El humor popular acuñó un chiste en el que se describía el arresto de un “nuevo rico” en el año 2030, por la infracción de tener tres latas de leche condensada y dos escobas. Con bromas de ese tipo se señalaba el punto más flaco de la razia contra los acomodados. ¿A partir de qué punto se puede considerar que alguien es un acaudalado o un acaparador?
El relativismo que rodea tales definiciones ha vuelto a quedar de manifiesto durante la última sesión extraordinaria del Parlamento en la que se respaldó la prohibición de acumular propiedades y riquezas. Aún falta que semejante limitación quede expresada en la ley y se establezca un claro límite a la posesión de bienes materiales.
Los diputados de la Asamblea Nacional podrían verse abocados a definir el monto de dinero que los ahorristas tendrán permitido guardar en sus cuentas bancarias, qué cantidad de ropa podrán colgar en sus armarios, el número de pares de zapatos que usarán y hasta el volumen de champú que utilizan cuando se lavan la cabeza…
Los adalides de tales prohibiciones son, en la mayoría de los casos, personas que ni siquiera tienen que meter la mano en el bolsillo para comprar comida
Parece absurda tal enumeración, pero limitar la riqueza pasa por precisar en qué consiste la cantidad admitida y dónde comienza lo prohibida. Sin esas precisiones –la mayoría de las veces ridículas y eludibles– todo queda en el terreno de la subjetividad, a merced del capricho de quienes aplican el castigo.

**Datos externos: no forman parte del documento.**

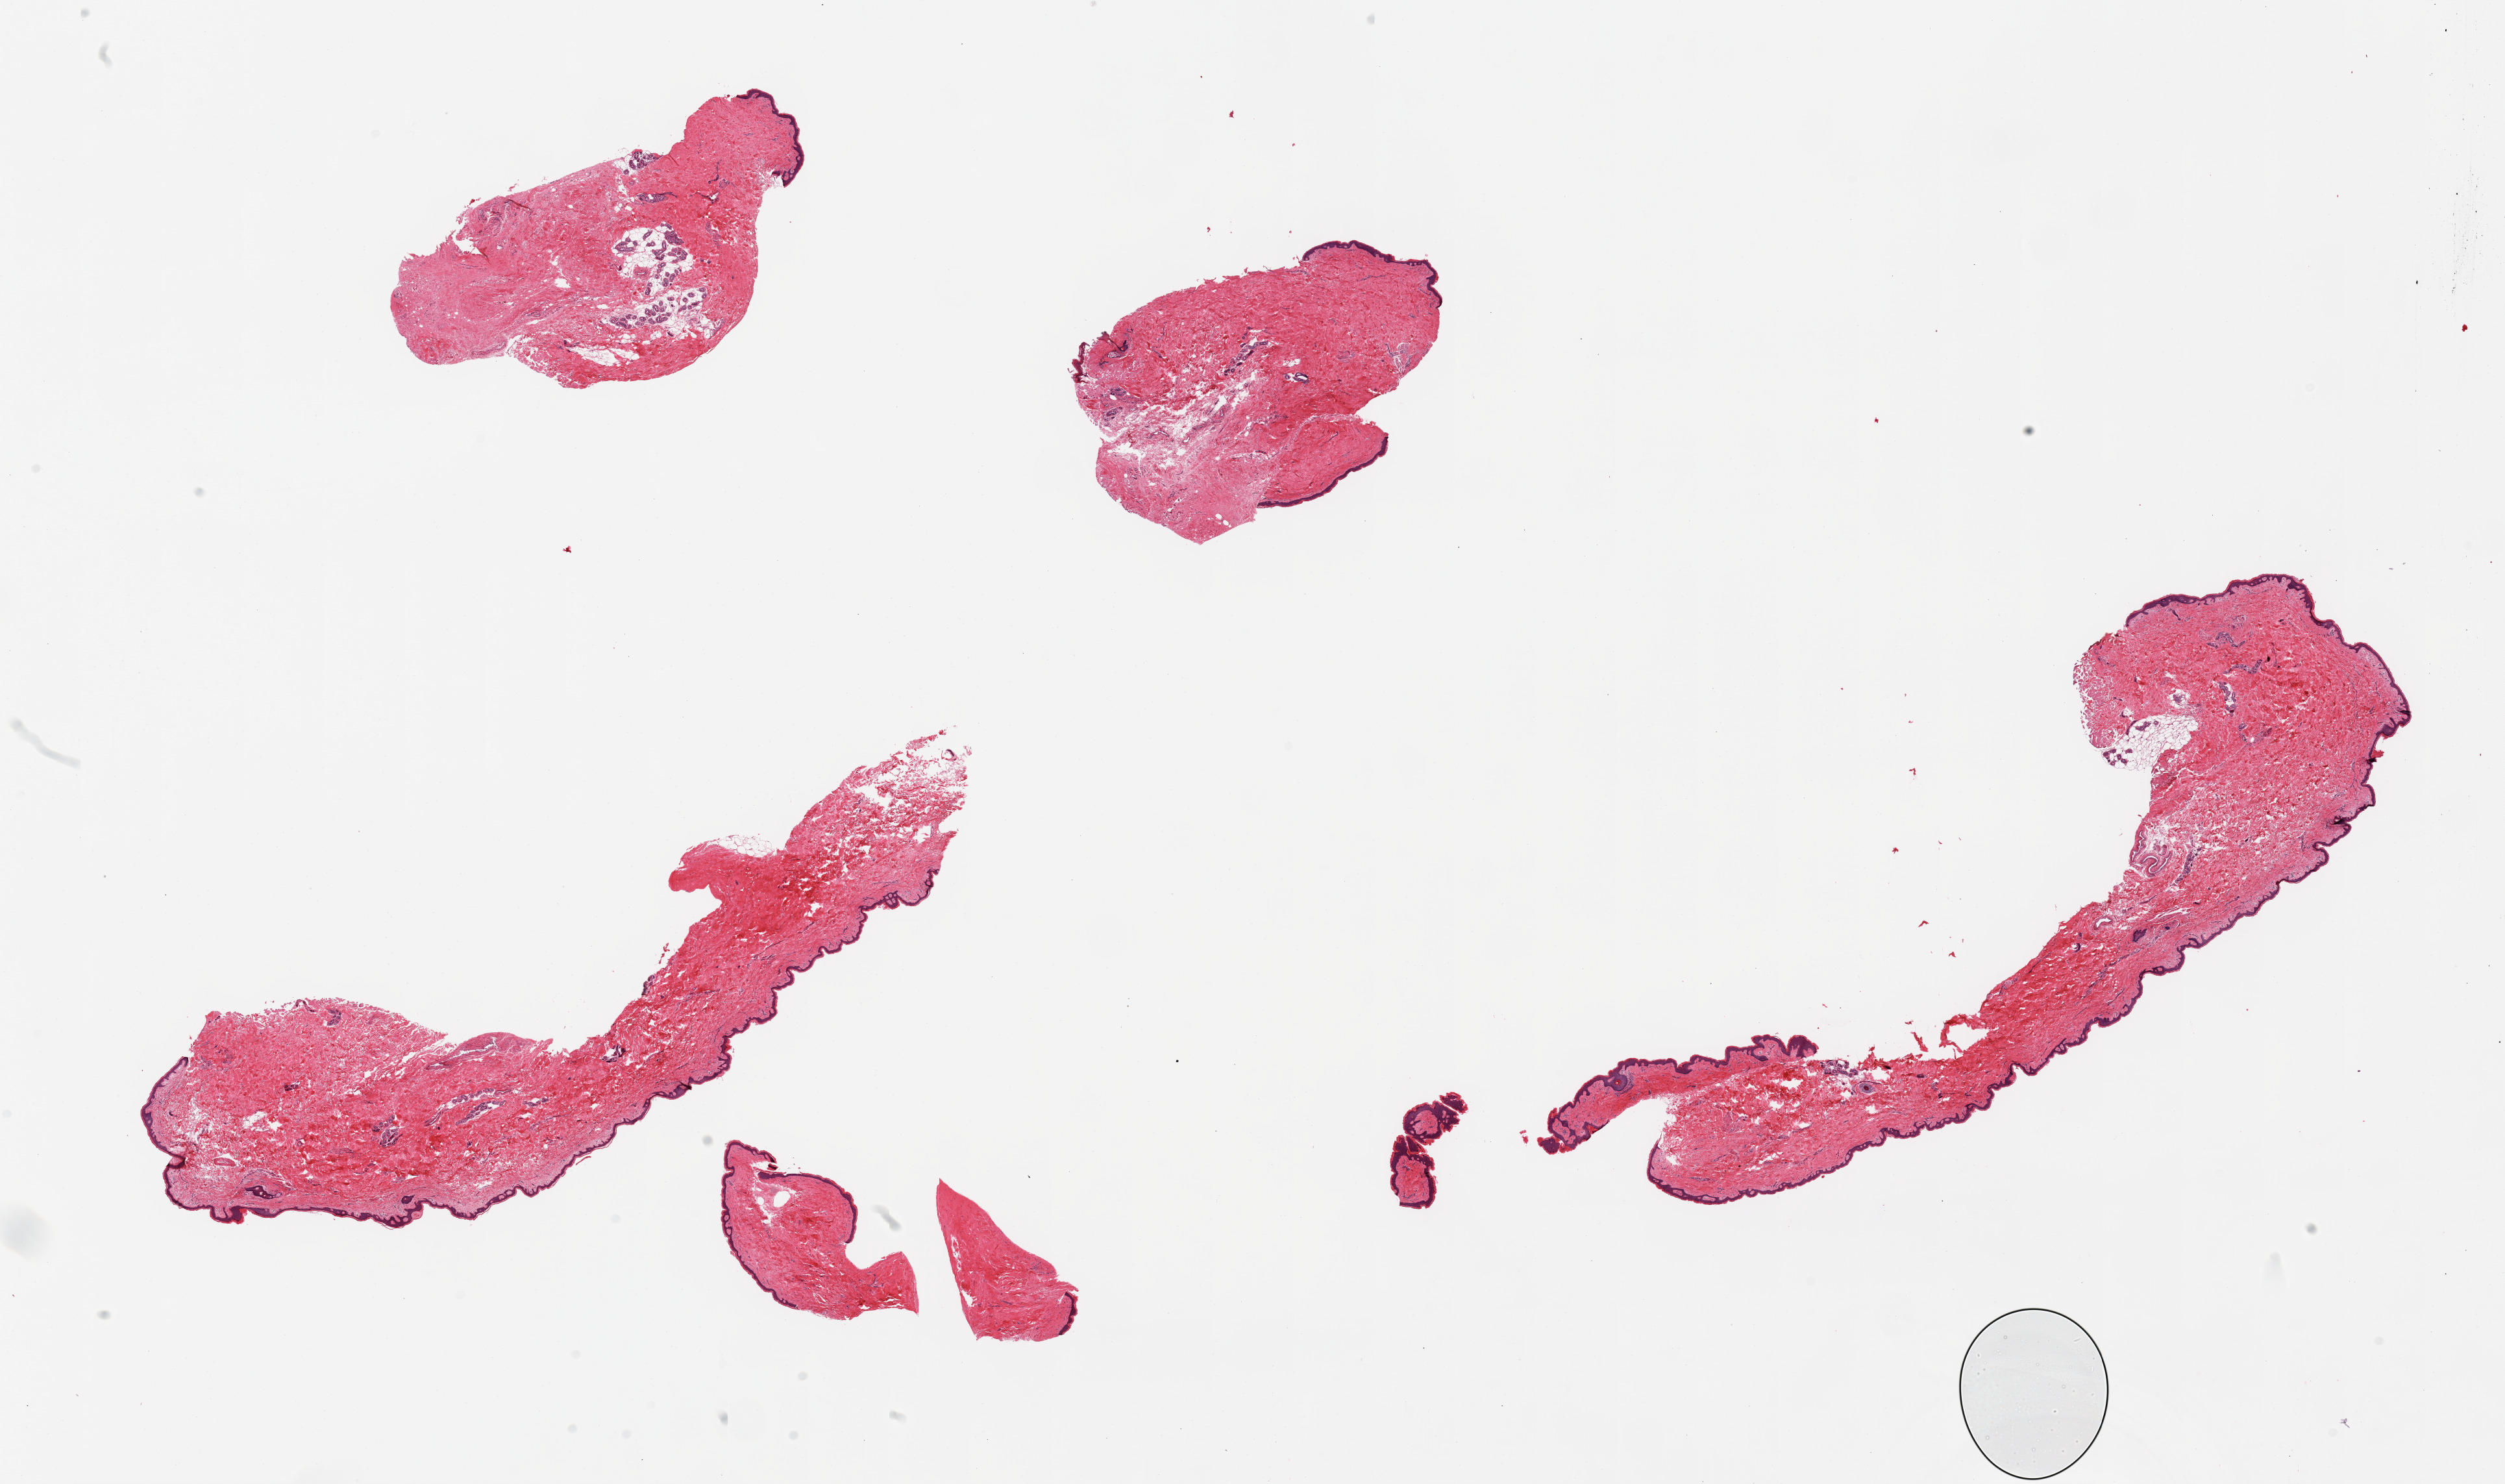
Digitized H&E-stained section, brightfield, whole scanned area (about 30.5 x 18.1 mm) shown as a low-resolution overview, PAXgene-fixed paraffin-embedded (PFPE) section, section of skin of suprapubic region (target tissue), tissue donor sample. Female donor.
Reviewer comment on this tissue sample: 5 pieces; well trimmed.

Para agregar humedad a ese pantano legal, los adalides de tales prohibiciones son, en la mayoría de los casos, personas que ni siquiera tienen que meter la mano en el bolsillo para comprar comida. Viven de privilegios, suministros gratuitos y prebendas que los separan de la cotidianidad y de las estrecheces de la mayoría de los cubanos.
Ellos, que han acumulado todas las riquezas, temen que alguien, que no ha asaltado un cuartel, empuñado un arma o gritado consignas, se mude a pocos metros de sus mansiones, administre un hotel más competitivo que los gestionados por las Fuerzas Armadas y logre –la peor de sus pesadillas– tener la autonomía económica para comenzar una carrera política.